Que motivant ainsi qu’il l’a fait, le premier Juge a perdu de vue que dès lors qu’il est récusé, devient partie au même titre que la récusation dans la procédure relative à la récusation.
Que ne pouvant être juge et partie, le juge objet de récusation n’a pas qualité pour apprécier la recevabilité ou encore le bien fondé de sa récusation et pour trancher l’incident que constitue sa propre récusation.
Qu’au demeurant, il a été jugé que le juge récusé est tenu, à peine de nullité de la sentence qu’il rendrait, de s’abstenir de connaître de l’affaire depuis la communication qui lui a été faite de la déclaration du récusant jusqu’au jugement du Tribunal civil sur la récusation.
27 avril 1910.D.P. 1911 1. 61; 11 juin 1912. D. P. 1913. 1.55.
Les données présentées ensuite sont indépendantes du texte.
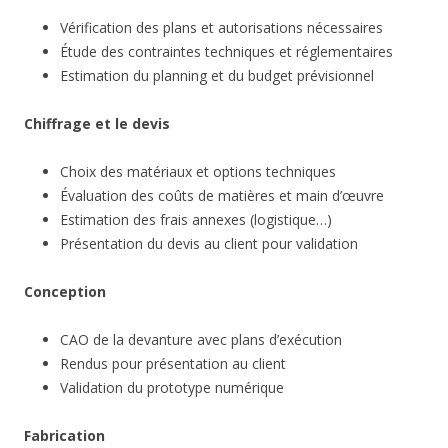
Vérification des plans et autorisations nécessaires
Étude des contraintes techniques et réglementaires
Estimation du planning et du budget prévisionnel
Chiffrage et le devis
Choix des matériaux et options techniques
Évaluation des coûts de matières et main d’œuvre
Estimation des frais annexes (logistique…)
Présentation du devis au client pour validation
Conception
CAO de la devanture avec plans d’exécution
Rendus pour présentation au client
Validation du prototype numérique
Fabrication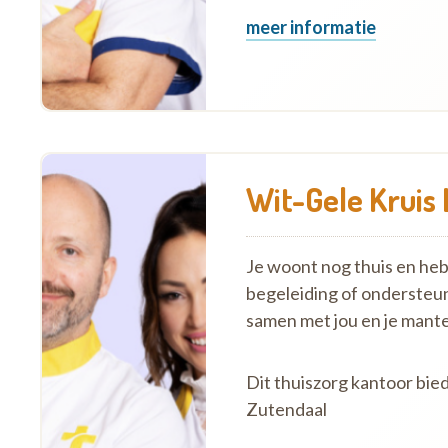
meer informatie
Wit-Gele Kruis 
Je woont nog thuis en hebt 
begeleiding of ondersteu
samen met jou en je mante
Dit thuiszorg kantoor bied
Zutendaal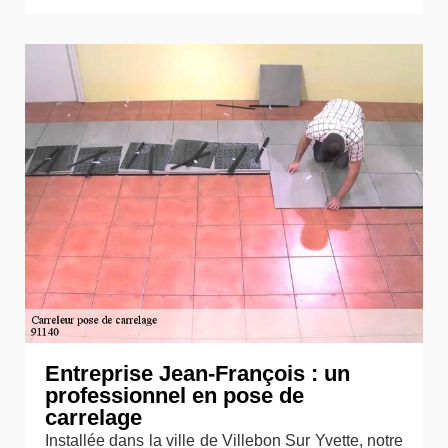
Entreprise Jean-François : un
professionnel en pose de
carrelage
Installée dans la ville de Villebon Sur Yvette, notre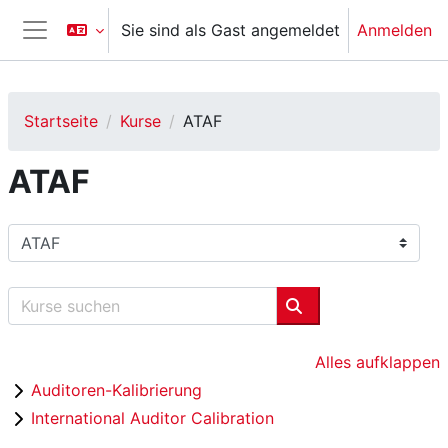
Zum Hauptinhalt
Sie sind als Gast angemeldet
Anmelden
Website-Übersicht
Startseite
Kurse
ATAF
ATAF
Kursbereiche
Kurse suchen
Kurse suchen
Alles aufklappen
Auditoren-Kalibrierung
International Auditor Calibration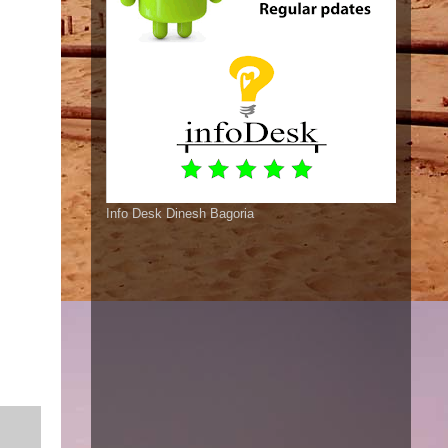
Info Desk Dinesh Bagoria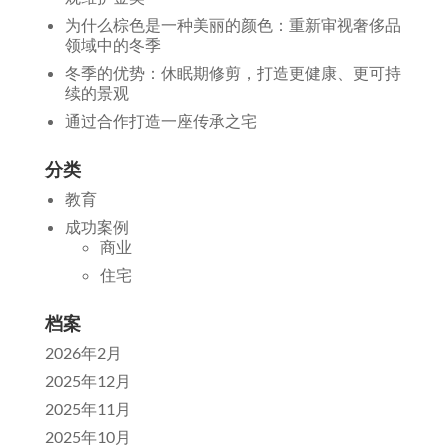
为什么棕色是一种美丽的颜色：重新审视奢侈品
领域中的冬季
冬季的优势：休眠期修剪，打造更健康、更可持
续的景观
通过合作打造一座传承之宅
分类
教育
成功案例
商业
住宅
档案
2026年2月
2025年12月
2025年11月
2025年10月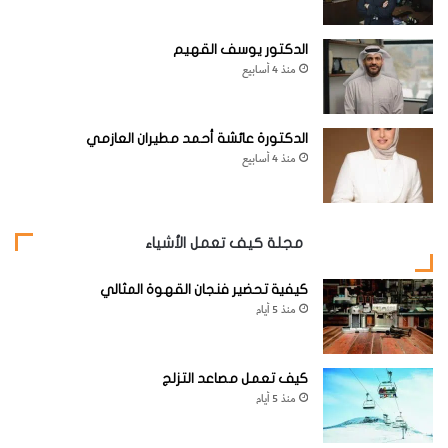
الدكتور يوسف القهيم
منذ 4 أسابيع
الدكتورة عائشة أحمد مطيران العازمي
منذ 4 أسابيع
مجلة كيف تعمل الأشياء
كيفية تحضير فنجان القهوة المثالي
منذ 5 أيام
كيف تعمل مصاعد التزلج
منذ 5 أيام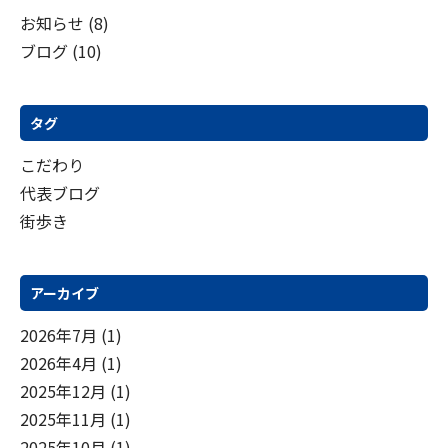
お知らせ
(8)
ー
ブログ
(10)
シ
ョ
ン
タグ
こだわり
代表ブログ
街歩き
アーカイブ
2026年7月
(1)
2026年4月
(1)
2025年12月
(1)
2025年11月
(1)
2025年10月
(1)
Qu’il s’induit de tout ce qui précède que c’est en violation de dispositions des articles 46 et 47 du Code de Procédure Civile que le premier juge, bien qu’ayant été informé de sa récusation par la Continentale des Pétroles et d’Investissement, a rendu l’ordonnance entreprise.
Qu’il y adonc lieu annuler ladite ordonnance pour violation de la loi.
a) Sur la violation de l’article 8 de l’ordonnance n 28/PR/MJL/MFAEP
Attendu que les appelants sollicitent l’annulation de l’ordonnance querellée également pour violation de l’article 8 de l’ordonnance 28/PR/MJL/MFAEP du 28 août 1967 organisant l’Agence Judiciaire du Trésor.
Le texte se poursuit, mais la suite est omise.